*About this exercise*
Keep the pictures out. Restate the entries below word for word.

%%

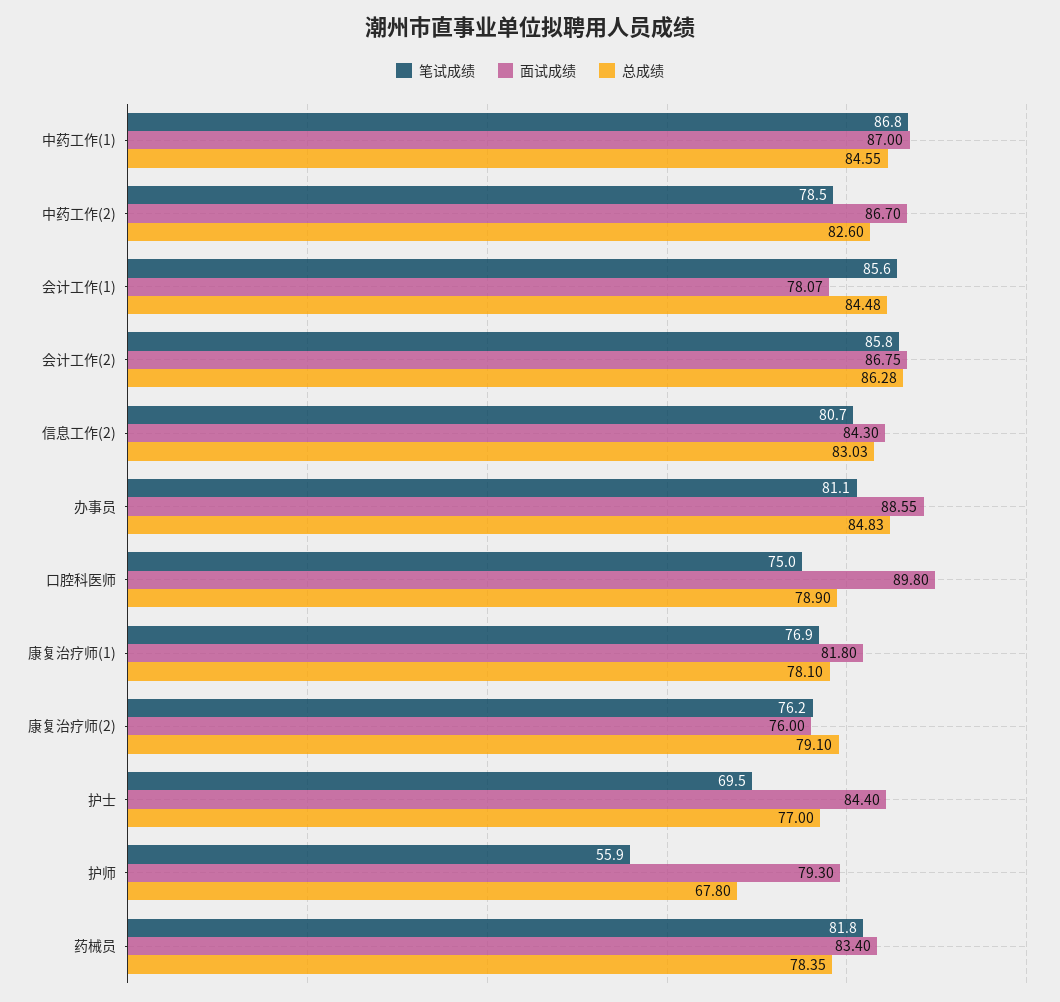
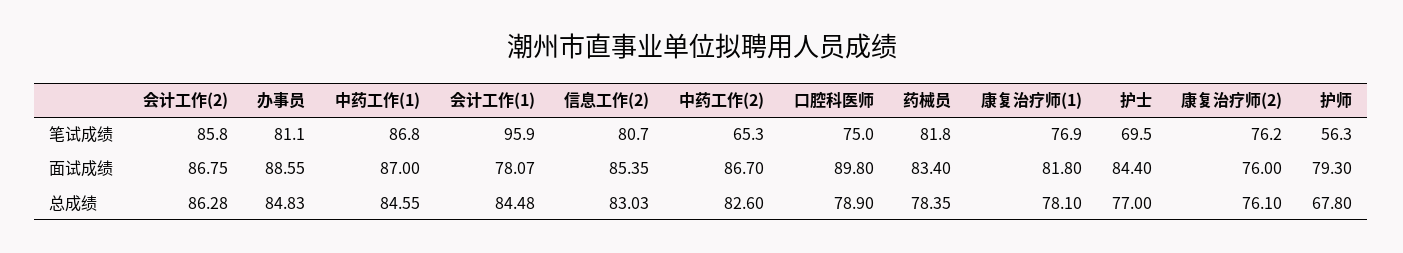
笔试成绩, 中药工作(2): 78.5 -> 65.3
笔试成绩, 会计工作(1): 85.6 -> 95.9
面试成绩, 信息工作(2): 84.3 -> 85.35
总成绩, 康复治疗师(2): 79.1 -> 76.1
笔试成绩, 护师: 55.9 -> 56.3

%%

*Reply*
笔试成绩, 中药工作(2): 78.5 -> 65.3
笔试成绩, 会计工作(1): 85.6 -> 95.9
面试成绩, 信息工作(2): 84.3 -> 85.35
总成绩, 康复治疗师(2): 79.1 -> 76.1
笔试成绩, 护师: 55.9 -> 56.3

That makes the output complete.